Exercise brief
Note each line in the data below that holds "middle", and copy it.

Collected data:

☆ ☆ ☆ ☆ ☆ ☆ ☆

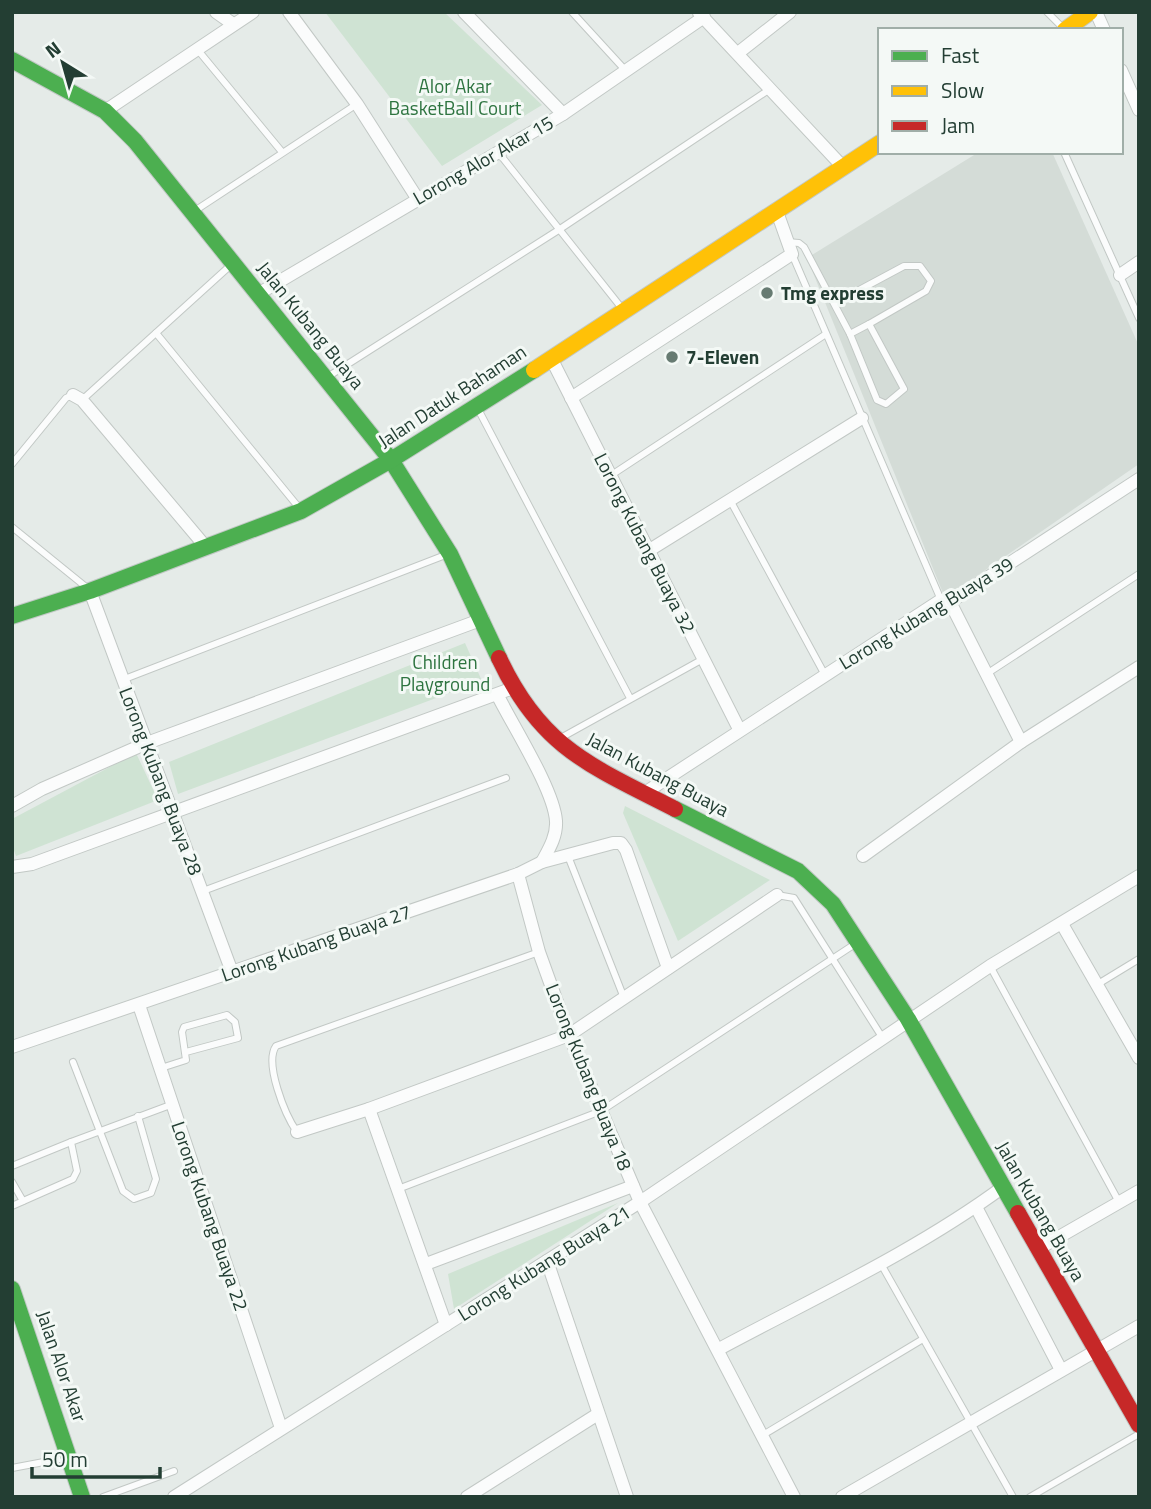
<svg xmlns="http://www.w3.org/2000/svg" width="1151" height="1509" viewBox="0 0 1151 1509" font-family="'Titillium Web',sans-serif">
  <rect width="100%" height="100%" fill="#e5ebe8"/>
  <path fill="#d4dcd7" d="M979,152H1052L1139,346V464L945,598L807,258Z"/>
  <g fill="#cfe3d3">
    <path d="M325,12H444L542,105L442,166Z"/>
    <path d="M465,643L482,681L178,794L169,762Z"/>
    <path d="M136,753L158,800L16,856L12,845V819Z"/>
    <path d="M625,806L770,880L678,941L623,813Z"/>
    <path d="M618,1203L454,1309L448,1274Z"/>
  </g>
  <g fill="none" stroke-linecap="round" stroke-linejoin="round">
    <defs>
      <g id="lane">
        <path d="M572,12L626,71"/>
        <path d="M1047,12L1063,28"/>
        <path d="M197,49L282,152"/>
        <path d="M498,152L624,311"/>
        <path d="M1064,152L1139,318"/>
        <path d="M196,210L357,104"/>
        <path d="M787,242L799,243L804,247L850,334L877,400L886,404L904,389L869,324L926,291L931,281L920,266H904L835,303"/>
        <path d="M792,254L941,600"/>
        <path d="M156,333L300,509"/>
        <path d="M850,334L869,324"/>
        <path d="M329,376L557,231L770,89"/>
        <path d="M82,400L232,264"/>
        <path d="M478,409L630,698"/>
        <path d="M12,464L66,398L72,395"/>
        <path d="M610,476L826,334"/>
        <path d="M730,500L825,675"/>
        <path d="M12,527L86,587"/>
        <path d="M988,673L1139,574"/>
        <path d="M122,680L448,554"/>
        <path d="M557,740L703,659"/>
        <path d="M568,856L624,998"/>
        <path d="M203,891L506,778"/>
        <path d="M777,895L794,898L882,1037"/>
        <path d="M990,966L1119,1202"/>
        <path d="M1098,984L1139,959"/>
        <path d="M73,1062L123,1191L134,1199L151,1193L156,1179L138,1116"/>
        <path d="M161,1068L186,1060L182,1032L184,1027L227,1015L235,1022L238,1038L186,1052"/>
        <path d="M297,1132C285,1115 264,1063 276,1046L539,952"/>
        <path d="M12,1166L71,1142"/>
        <path d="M12,1182L23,1201"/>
        <path d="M398,1189L601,1111L855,944"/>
        <path d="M12,1206L73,1179L77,1171L71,1142L173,1104"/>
        <path d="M881,1264L1013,1497"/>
        <path d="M763,1435L923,1339"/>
        <path d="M12,1468L65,1458"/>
        <path d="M103,1497L174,1471"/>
        <path d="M1030,1497L1139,1434"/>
      </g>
      <g id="street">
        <path d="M216,12L233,24"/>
        <path d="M289,12L357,104L417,198"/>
        <path d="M464,12L563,114"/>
        <path d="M1096,12L1104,30"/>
        <path d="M699,13L842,166"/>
        <path d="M738,53L790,12"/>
        <path d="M1121,70L1139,110"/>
        <path d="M105,111L253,12"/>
        <path d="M1120,275L1139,262"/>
        <path d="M258,294L563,114L704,17"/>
        <path d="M551,358L739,729"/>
        <path d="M73,395L82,400L205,546"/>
        <path d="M571,398L792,254L776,209"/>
        <path d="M648,551L862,418"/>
        <path d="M90,591L232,972"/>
        <path d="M950,602L1021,742"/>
        <path d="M498,696C513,726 554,790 556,821C557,836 549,849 542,862"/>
        <path d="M643,794L941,600L950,602L1139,479"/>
        <path d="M12,806L42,789L147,743L483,619"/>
        <path d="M863,856L1021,742L1139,667"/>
        <path d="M12,867L32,864L513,688"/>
        <path d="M518,874L539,952L569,1035L640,1202L794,1497"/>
        <path d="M1062,924L1139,1058"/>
        <path d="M139,1005L281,1428"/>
        <path d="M12,1047L518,874L542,862L613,843H621L626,850L668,968"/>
        <path d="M369,1109L446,1325"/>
        <path d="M297,1132L369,1109L569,1035L777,895"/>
        <path d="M976,1207L1061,1370"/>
        <path d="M1038,1249L1139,1191"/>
        <path d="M547,1261L627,1497"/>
        <path d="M426,1264L633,1186"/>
        <path d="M719,1349C814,1298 916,1251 1003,1187"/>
        <path d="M174,1497L640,1202L990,966L1139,876"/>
        <path d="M467,1497L598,1414"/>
        <path d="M842,1497L1139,1326"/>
      </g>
      <g id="fast">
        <path d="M12,60L105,111L135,141L391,460L450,554L499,658"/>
        <path d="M12,616L90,591L301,511L391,460L534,370"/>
        <path d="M675,809L798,871L833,904L908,1019L1018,1213"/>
        <path d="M12,1289L82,1497"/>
      </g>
      <g id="slow">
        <path d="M1065,30L1090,12"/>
        <path d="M534,370L880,143"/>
      </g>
      <g id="jam">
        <path d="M499,658C541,748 591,766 675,809"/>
        <path d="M1018,1213L1139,1425"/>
      </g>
    </defs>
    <use href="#lane" stroke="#c2c8c5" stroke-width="8"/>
    <use href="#street" stroke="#c2c8c5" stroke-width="14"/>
    <use href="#fast" stroke="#c1c8c5" stroke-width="18"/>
    <use href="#slow" stroke="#c1c8c5" stroke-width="18"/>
    <use href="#jam" stroke="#c1c8c5" stroke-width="18"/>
    <use href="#lane" stroke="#fbfcfc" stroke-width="6"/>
    <use href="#street" stroke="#fbfcfc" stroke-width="12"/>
    <use href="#fast" stroke="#4caf50" stroke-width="16"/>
    <use href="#slow" stroke="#ffc107" stroke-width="16"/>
    <use href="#jam" stroke="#c62828" stroke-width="16"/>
  </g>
  <g fill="#677b72" stroke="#f4f9f6" stroke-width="2.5">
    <circle cx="767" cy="293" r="7"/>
    <circle cx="672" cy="357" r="7"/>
  </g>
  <g text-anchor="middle" stroke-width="6" stroke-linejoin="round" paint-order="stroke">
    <g font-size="19" fill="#2e7440" stroke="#f4f9f6">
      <text x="455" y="93">Alor Akar<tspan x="455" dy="22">BasketBall Court</tspan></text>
      <text x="445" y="669">Children<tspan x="445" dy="22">Playground</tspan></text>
    </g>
    <g font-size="19" fill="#233e33" stroke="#f4f9f6">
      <text transform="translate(483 160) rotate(-30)" y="7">Lorong Alor Akar 15</text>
      <text transform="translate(311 325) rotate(51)" y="7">Jalan Kubang Buaya</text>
      <text transform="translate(452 396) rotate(-33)" y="7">Jalan Datuk Bahaman</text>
      <text transform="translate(645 543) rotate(63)" y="7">Lorong Kubang Buaya 32</text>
      <text transform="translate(926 613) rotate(-31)" y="7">Lorong Kubang Buaya 39</text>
      <text transform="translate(658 774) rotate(28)" y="7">Jalan Kubang Buaya</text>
      <text transform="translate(161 781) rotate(69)" y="7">Lorong Kubang Buaya 28</text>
      <text transform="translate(316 943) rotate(-19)" y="7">Lorong Kubang Buaya 27</text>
      <text transform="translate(589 1077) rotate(68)" y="7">Lorong Kubang Buaya 18</text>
      <text transform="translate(1041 1211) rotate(60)" y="7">Jalan Kubang Buaya</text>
      <text transform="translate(210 1216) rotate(71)" y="7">Lorong Kubang Buaya 22</text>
      <text transform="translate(544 1263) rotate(-32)" y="7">Lorong Kubang Buaya 21</text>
      <text transform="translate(62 1366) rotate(71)" y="7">Jalan Alor Akar</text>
    </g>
    <g font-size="19" font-weight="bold" fill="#233e33" stroke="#f4f9f6" text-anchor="start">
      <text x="781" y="300">Tmg express</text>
      <text x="686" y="364">7-Eleven</text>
    </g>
  </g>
  <rect width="1151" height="1509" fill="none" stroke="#233e33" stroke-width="28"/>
  <rect x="878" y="28" width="245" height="126" fill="#f4f9f6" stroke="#a0aea8" stroke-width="2"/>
  <rect x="892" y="51" width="35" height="10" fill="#4caf50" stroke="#a0aea8" stroke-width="2"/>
  <text x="941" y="63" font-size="21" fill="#233e33">Fast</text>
  <rect x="892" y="86" width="35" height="10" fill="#ffc107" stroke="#a0aea8" stroke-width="2"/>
  <text x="941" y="98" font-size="21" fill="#233e33">Slow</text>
  <rect x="892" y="121" width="35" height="10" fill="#c62828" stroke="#a0aea8" stroke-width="2"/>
  <text x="941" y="133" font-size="21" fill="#233e33">Jam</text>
  <g transform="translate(63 63) rotate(323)" stroke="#f4f9f6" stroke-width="5" paint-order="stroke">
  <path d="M0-5L12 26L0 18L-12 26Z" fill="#233e33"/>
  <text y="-10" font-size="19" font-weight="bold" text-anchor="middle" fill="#233e33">N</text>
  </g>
  <path d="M32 1467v10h128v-10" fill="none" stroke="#233e33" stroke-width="3.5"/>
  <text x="42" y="1467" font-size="21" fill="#233e33" stroke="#f4f9f6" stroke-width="5" paint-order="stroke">50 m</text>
</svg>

☆ ☆ ☆ ☆ ☆ ☆ ☆

The completed task
  <g text-anchor="middle" stroke-width="6" stroke-linejoin="round" paint-order="stroke">
  <text y="-10" font-size="19" font-weight="bold" text-anchor="middle" fill="#233e33">N</text>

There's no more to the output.